> DOCUMENT SEGMENT:
□ □ □ □ □
Hans Holbein the Younger (1497–1543), remembered today for his insightful portraits, was better known in his own time for his varied and extensive graphic works, the most celebrated of which was The Dance of Death. This work, from the woodblocks of collaborator Hans Lützelburger, was first published in book form in 1538.
The theme of the dance of death was a popular one of the sixteenth century. Holbein captured the feeling of death, the leveler, in its attack on all classes, both sexes, and all ages. A stylized skeleton seizes the child from his mother's breast. The skeleton snatches, plays, tugs, and cavorts throughout the rest of the book. The king, emperor, pope, and cardinal must cease from their functions. The skull is thrust into the face of the astrologer. The hourglass runs out onto the floor. Countess, nun, sailor, peddler, senator are all stopped by the common force. Forty-one finely cut, highly detailed woodcuts capture the single motif, Memento mori: "Remember, you will die." Although the theme is common, the variety of expressions, social groups, backgrounds, styles of dress and architecture, and calls to death are so varied that each one is unique in its power.
□ □ □ □ □
> EXERCISE GOAL:
Restate the part of the Holbein passage that opens with the words containing "The theme of" and closes with "in its power.", swapping "hourglass" for "sandglass".

> Recorded data:
□ □ □ □ □
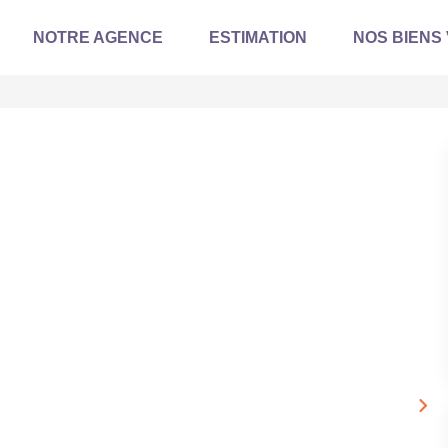
NOTRE AGENCE
ESTIMATION
NOS BIENS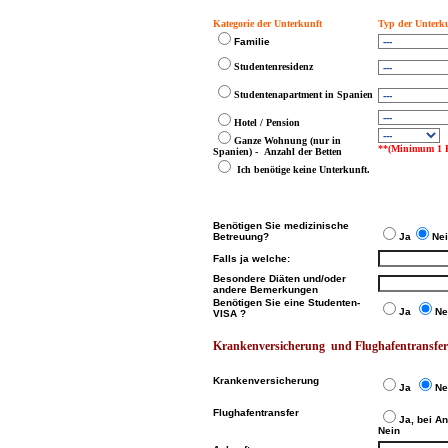
Kategorie der Unterkunft
Typ der Unterk
Familie
Studentenresidenz
Studentenapartment in Spanien
Hotel / Pension
Ganze Wohnung (nur in
**(Minimum 1 
Spanien) - Anzahl der Betten
Ich benötige keine Unterkunft.
Benötigen Sie medizinische
Betreuung?
Ja
Nei
Falls ja welche:
Besondere Diäten und/oder
andere Bemerkungen
Benötigen Sie eine Studenten-
Ja
Ne
VISA ?
Krankenversicherung und Flughafentransfer
Krankenversicherung
Ja
Ne
Flughafentransfer
Ja, bei A
Nein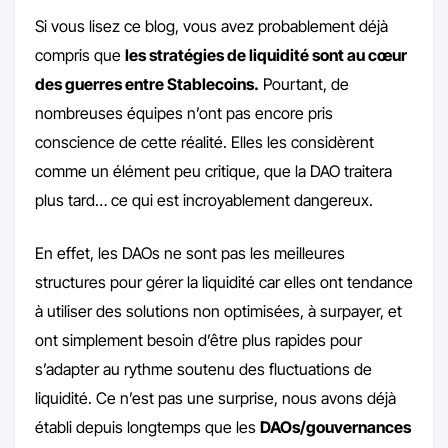
Si vous lisez ce blog, vous avez probablement déjà
compris que
les stratégies de liquidité sont au cœur
des guerres entre Stablecoins.
Pourtant, de
nombreuses équipes n’ont pas encore pris
conscience de cette réalité. Elles les considèrent
comme un élément peu critique, que la DAO traitera
plus tard… ce qui est incroyablement dangereux.
En effet, les DAOs ne sont pas les meilleures
structures pour gérer la liquidité car elles ont tendance
à utiliser des solutions non optimisées, à surpayer, et
ont simplement besoin d’être plus rapides pour
s’adapter au rythme soutenu des fluctuations de
liquidité. Ce n’est pas une surprise, nous avons déjà
établi depuis longtemps que les
DAOs/gouvernances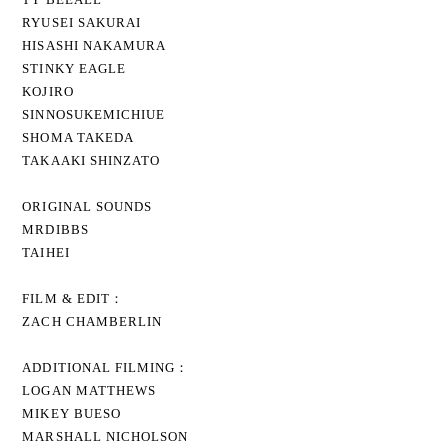
RYUSEI SAKURAI
HISASHI NAKAMURA
STINKY EAGLE
KOJIRO
SINNOSUKEMICHIUE
SHOMA TAKEDA
TAKAAKI SHINZATO
ORIGINAL SOUNDS
MRDIBBS
TAIHEI
FILM & EDIT：
ZACH CHAMBERLIN
ADDITIONAL FILMING：
LOGAN MATTHEWS
MIKEY BUESO
MARSHALL NICHOLSON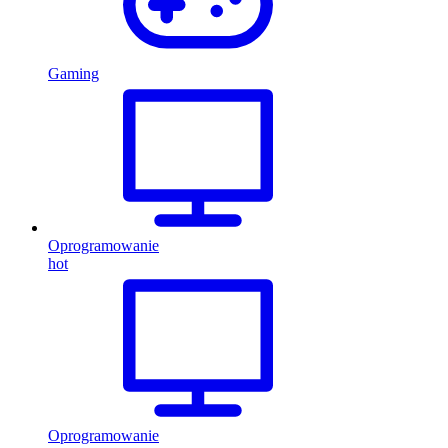
Gaming
Oprogramowanie
hot
Oprogramowanie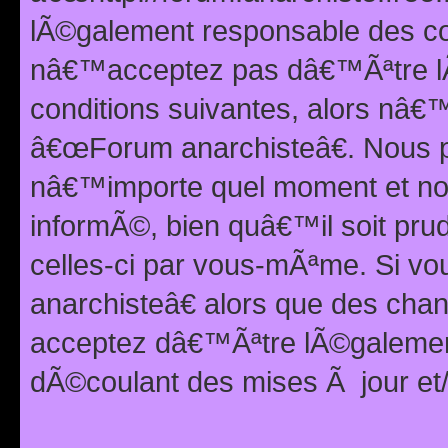
lÃ©galement responsable des con
nâ€™acceptez pas dâ€™Ãªtre lÃ
conditions suivantes, alors nâ
â€œForum anarchisteâ€. Nous p
nâ€™importe quel moment et nou
informÃ©, bien quâ€™il soit pru
celles-ci par vous-mÃªme. Si v
anarchisteâ€ alors que des ch
acceptez dâ€™Ãªtre lÃ©galemen
dÃ©coulant des mises Ã jour et/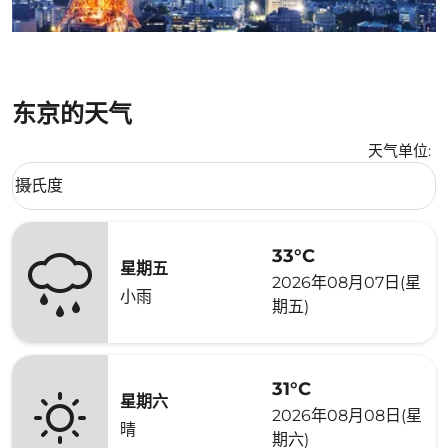
东京的天气
天气单位
:
Weather unit option 摄氏度 Selected
摄氏度
keyboard_arrow_down
33°C
星期五
2026年08月07日(星
小雨
期五)
31°C
星期六
2026年08月08日(星
晴
期六)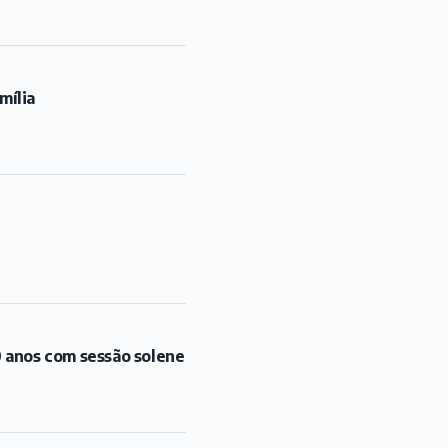
mília
 anos com sessão solene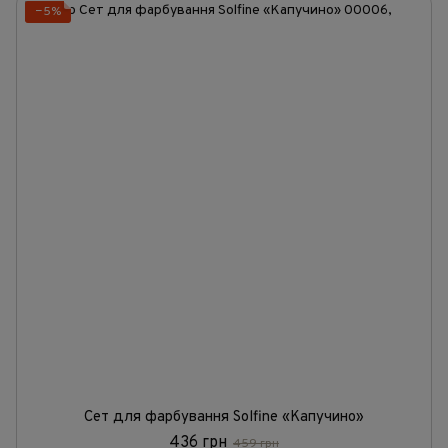
−5%
Сет для фарбування Solfine «Капучино»
436 грн
459 грн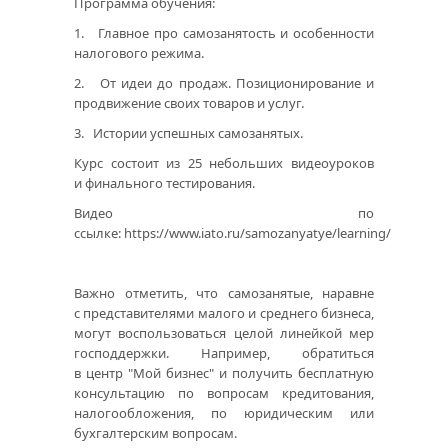
Программа обучения:
1. Главное про самозанятость и особенности
налогового режима.
2. От идеи до продаж. Позиционирование и
продвижение своих товаров и услуг.
3. Истории успешных самозанятых.
Курс состоит из 25 небольших видеоуроков
и финального тестирования.
Видео по
ссылке:
https://www.iato.ru/samozanyatye/learning/
Важно отметить, что самозанятые, наравне
с представителями малого и среднего бизнеса,
могут воспользоваться целой линейкой мер
господдержки. Например, обратиться
в центр "Мой бизнес" и получить бесплатную
консультацию по вопросам кредитования,
налогообложения, по юридическим или
бухгалтерским вопросам.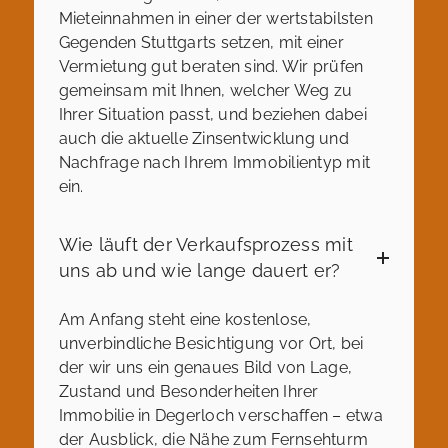
Mieteinnahmen in einer der wertstabilsten
Gegenden Stuttgarts setzen, mit einer
Vermietung gut beraten sind. Wir prüfen
gemeinsam mit Ihnen, welcher Weg zu
Ihrer Situation passt, und beziehen dabei
auch die aktuelle Zinsentwicklung und
Nachfrage nach Ihrem Immobilientyp mit
ein.
Wie läuft der Verkaufsprozess mit
uns ab und wie lange dauert er?
Am Anfang steht eine kostenlose,
unverbindliche Besichtigung vor Ort, bei
der wir uns ein genaues Bild von Lage,
Zustand und Besonderheiten Ihrer
Immobilie in Degerloch verschaffen – etwa
der Ausblick, die Nähe zum Fernsehturm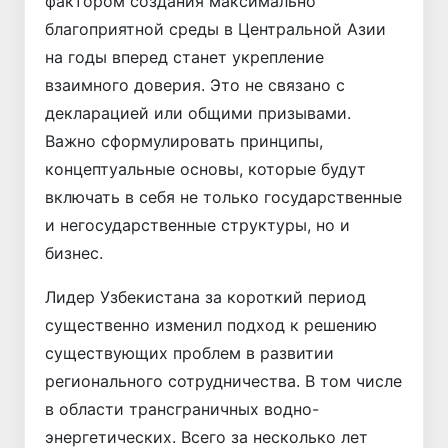
фактором создания максимально
благоприятной среды в Центральной Азии
на годы вперед станет укрепление
взаимного доверия. Это не связано с
декларацией или общими призывами.
Важно сформулировать принципы,
концептуальные основы, которые будут
включать в себя не только государственные
и негосударственные структуры, но и
бизнес.
Лидер Узбекистана за короткий период
существенно изменил подход к решению
существующих проблем в развитии
регионального сотрудничества. В том числе
в области трансграничных водно-
энергетических. Всего за несколько лет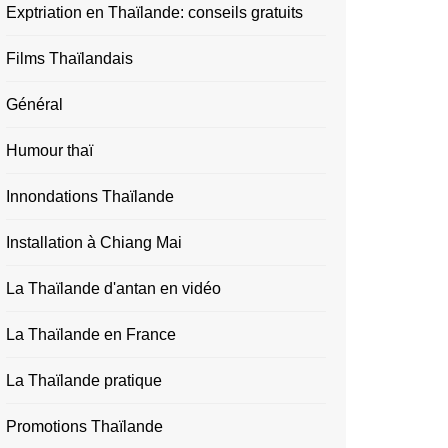
Exptriation en Thaïlande: conseils gratuits
Films Thaïlandais
Général
Humour thaï
Innondations Thaïlande
Installation à Chiang Mai
La Thaïlande d'antan en vidéo
La Thaïlande en France
La Thaïlande pratique
Promotions Thaïlande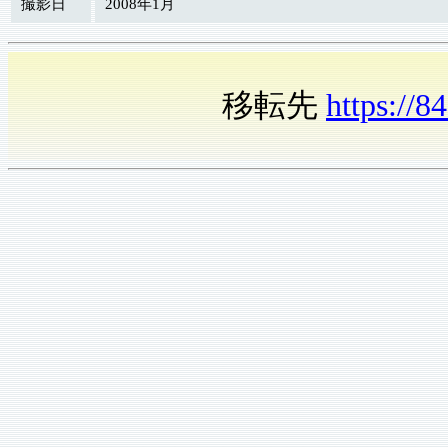
撮影日
2008年1月
移転先
https://8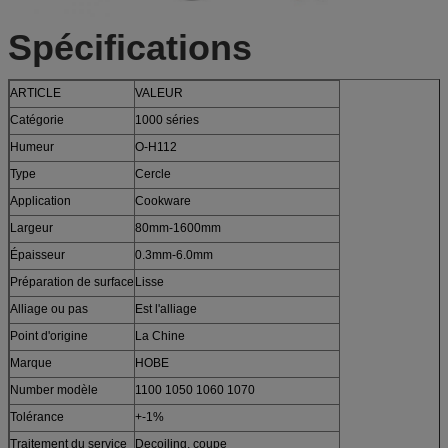
Spécifications
ARTICLE
VALEUR
Catégorie
1000 séries
Humeur
O-H112
Type
Cercle
Application
Cookware
Largeur
80mm-1600mm
Épaisseur
0.3mm-6.0mm
Préparation de surface
Lisse
Alliage ou pas
Est l'alliage
Point d'origine
La Chine
Marque
HOBE
Number modèle
1100 1050 1060 1070
Tolérance
+-1%
Traitement du service
Decoiling, coupe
□ □ □ □ □
> EXERCISE SOLUTION:
The theme of the dance of death was a popular one of the sixteenth century. Holbein captured the feeling of death, the leveler, in its attack on all classes, both sexes, and all ages. A stylized skeleton seizes the child from his mother's breast. The skeleton snatches, plays, tugs, and cavorts throughout the rest of the book. The king, emperor, pope, and cardinal must cease from their functions. The skull is thrust into the face of the astrologer. The sandglass runs out onto the floor. Countess, nun, sailor, peddler, senator are all stopped by the common force. Forty-one finely cut, highly detailed woodcuts capture the single motif, Memento mori: "Remember, you will die." Although the theme is common, the variety of expressions, social groups, backgrounds, styles of dress and architecture, and calls to death are so varied that each one is unique in its power.